Das BAG hatte nunmehr über folgende spezielle Fallvariante zu entscheiden: Der Arbeitnehmer war Ende 2014 erkrankt, stand danach noch jahrelang im Arbeitsverhältnis, war aber über viele Jahre und bis zu seinem Ausscheiden dauerhaft arbeitsunfähig erkrankt. An sich gilt bei dauerhaft arbeisunfähigen Arbeitnehmern, dass ihr Urlaubsanspruch aus dem vorletzten Jahr spätestens am 31.03. eines jeden Jahres verfällt, der Urlaubsanspruch für das Jahr 2019 wäre also am 31.03.2021 weg, die Ansprüche aus weiter zurückliegenden Jahren natürlich sowieso.

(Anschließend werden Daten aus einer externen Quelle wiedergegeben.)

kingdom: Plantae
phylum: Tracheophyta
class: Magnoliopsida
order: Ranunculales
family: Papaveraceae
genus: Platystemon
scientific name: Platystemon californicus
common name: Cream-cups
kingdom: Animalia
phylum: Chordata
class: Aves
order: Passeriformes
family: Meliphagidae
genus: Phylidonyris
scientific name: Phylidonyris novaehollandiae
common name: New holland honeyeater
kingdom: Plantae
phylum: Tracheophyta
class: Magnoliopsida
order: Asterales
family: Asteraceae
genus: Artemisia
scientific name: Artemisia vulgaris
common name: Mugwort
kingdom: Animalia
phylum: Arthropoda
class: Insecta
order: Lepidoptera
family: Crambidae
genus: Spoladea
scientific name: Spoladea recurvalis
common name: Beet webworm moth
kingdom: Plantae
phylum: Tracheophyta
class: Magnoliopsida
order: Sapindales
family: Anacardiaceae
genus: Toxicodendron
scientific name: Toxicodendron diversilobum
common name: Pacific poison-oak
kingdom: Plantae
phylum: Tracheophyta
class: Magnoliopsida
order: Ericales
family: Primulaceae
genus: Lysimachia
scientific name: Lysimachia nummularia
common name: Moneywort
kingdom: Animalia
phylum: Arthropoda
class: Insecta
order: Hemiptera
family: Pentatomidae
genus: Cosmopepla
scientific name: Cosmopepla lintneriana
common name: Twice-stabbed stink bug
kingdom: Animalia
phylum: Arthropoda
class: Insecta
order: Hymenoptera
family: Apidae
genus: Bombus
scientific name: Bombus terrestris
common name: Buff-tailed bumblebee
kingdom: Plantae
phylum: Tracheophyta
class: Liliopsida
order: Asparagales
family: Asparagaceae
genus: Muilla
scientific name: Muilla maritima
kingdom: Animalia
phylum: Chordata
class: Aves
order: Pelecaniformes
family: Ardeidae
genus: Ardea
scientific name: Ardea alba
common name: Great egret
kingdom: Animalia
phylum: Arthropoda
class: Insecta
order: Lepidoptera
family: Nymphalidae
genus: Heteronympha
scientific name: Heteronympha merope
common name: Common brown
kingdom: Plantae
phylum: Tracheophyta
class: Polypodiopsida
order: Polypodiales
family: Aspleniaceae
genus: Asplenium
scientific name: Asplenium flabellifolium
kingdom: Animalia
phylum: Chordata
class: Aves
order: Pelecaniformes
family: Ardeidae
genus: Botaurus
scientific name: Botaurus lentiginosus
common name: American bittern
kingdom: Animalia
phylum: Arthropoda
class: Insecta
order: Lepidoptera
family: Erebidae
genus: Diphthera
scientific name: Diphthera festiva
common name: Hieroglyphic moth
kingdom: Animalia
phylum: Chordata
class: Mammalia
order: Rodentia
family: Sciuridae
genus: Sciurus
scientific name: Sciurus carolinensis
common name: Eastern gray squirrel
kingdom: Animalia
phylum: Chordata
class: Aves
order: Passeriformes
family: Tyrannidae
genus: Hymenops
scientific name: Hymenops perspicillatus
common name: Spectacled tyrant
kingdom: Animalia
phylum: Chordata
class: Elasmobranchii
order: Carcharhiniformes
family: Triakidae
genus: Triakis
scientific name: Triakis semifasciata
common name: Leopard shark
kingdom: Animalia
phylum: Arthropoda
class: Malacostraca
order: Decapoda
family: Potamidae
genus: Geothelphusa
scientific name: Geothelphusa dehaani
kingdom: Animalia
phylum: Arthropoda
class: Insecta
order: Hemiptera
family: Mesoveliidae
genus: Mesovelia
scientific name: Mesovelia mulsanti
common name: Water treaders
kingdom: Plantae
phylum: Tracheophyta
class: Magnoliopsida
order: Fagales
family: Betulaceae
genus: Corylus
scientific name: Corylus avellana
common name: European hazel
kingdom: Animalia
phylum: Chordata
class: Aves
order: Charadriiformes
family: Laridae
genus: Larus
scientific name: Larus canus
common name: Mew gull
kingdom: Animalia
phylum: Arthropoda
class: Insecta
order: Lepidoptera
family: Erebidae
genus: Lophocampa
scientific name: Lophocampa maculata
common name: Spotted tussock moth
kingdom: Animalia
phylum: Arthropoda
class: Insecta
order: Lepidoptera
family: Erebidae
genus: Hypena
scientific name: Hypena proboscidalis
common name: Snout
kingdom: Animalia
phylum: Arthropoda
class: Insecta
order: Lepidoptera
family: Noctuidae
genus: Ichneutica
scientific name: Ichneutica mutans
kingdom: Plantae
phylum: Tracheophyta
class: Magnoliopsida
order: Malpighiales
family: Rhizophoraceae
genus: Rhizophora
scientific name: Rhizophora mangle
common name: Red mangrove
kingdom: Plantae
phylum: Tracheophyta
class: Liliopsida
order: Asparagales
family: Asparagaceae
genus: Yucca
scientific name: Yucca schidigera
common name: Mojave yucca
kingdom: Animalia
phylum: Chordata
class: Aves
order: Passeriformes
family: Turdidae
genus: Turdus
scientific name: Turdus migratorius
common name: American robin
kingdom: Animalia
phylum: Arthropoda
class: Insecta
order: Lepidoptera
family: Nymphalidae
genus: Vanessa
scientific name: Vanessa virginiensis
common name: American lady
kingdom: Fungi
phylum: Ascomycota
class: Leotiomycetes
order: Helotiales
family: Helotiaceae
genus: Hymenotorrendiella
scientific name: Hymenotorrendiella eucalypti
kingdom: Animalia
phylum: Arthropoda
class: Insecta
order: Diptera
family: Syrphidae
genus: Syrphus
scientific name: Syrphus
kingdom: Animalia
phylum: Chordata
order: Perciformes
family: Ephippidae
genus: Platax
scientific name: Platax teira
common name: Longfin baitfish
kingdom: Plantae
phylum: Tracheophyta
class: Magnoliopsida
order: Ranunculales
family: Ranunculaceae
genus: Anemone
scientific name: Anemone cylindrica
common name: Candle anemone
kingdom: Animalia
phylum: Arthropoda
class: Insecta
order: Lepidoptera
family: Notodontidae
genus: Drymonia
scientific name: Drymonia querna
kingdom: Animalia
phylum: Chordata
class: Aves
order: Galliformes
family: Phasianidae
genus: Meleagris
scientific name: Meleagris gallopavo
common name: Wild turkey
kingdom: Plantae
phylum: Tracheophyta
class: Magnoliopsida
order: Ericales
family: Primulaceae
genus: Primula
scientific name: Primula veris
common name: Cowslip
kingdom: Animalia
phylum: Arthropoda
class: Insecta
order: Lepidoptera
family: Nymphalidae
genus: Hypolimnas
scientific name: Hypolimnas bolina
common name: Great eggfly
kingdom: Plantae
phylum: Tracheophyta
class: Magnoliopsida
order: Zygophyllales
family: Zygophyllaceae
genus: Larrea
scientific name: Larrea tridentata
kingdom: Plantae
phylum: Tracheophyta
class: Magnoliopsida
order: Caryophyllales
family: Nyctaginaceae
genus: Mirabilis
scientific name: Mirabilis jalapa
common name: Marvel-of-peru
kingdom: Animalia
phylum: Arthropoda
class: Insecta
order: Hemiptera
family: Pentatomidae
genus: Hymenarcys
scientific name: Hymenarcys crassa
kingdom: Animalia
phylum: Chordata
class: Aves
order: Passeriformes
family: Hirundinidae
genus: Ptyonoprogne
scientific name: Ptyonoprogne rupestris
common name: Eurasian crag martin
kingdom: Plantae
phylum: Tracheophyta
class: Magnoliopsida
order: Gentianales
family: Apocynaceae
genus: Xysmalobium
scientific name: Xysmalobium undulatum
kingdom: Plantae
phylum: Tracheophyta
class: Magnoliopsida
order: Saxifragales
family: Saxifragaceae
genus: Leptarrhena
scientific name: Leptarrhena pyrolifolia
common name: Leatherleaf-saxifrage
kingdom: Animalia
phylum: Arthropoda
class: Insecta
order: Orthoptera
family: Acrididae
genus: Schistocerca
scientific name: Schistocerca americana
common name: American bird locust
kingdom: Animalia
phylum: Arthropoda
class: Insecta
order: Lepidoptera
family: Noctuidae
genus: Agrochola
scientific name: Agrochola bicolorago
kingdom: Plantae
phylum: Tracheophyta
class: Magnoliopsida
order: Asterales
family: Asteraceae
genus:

Aber wie steht es um die Urlaubsansprüche aus dem (möglicherweise schon lange zurückliegenden) Jahr, in dem der Arbeitnehmer letztmals (teilweise) arbeitsfähig war und er den Urlaub damals möglicherweise nur deshalb nicht genommen hat, weil der Arbeitgeber nach obiger neue Rechtsprechung versäumt hat, dem Arbeitnehmer den Urlaub zu ermöglichen? Das BAG meint, auch hierzu müsse der EuGH seine Einschätzung mitteilen und entscheiden, ob die Verletzung der arbeitgeberseitigen Fürsorgepflicht zum Erhalt des selbst eines lange Jahre zurückliegenden Urlaubsanspruchs führt, obwohl der Arbeitnehmer den Urlaub aufgrund einer Dauererkrankung nicht mehr hat nehmen können (selbst wenn er gewollt hätte).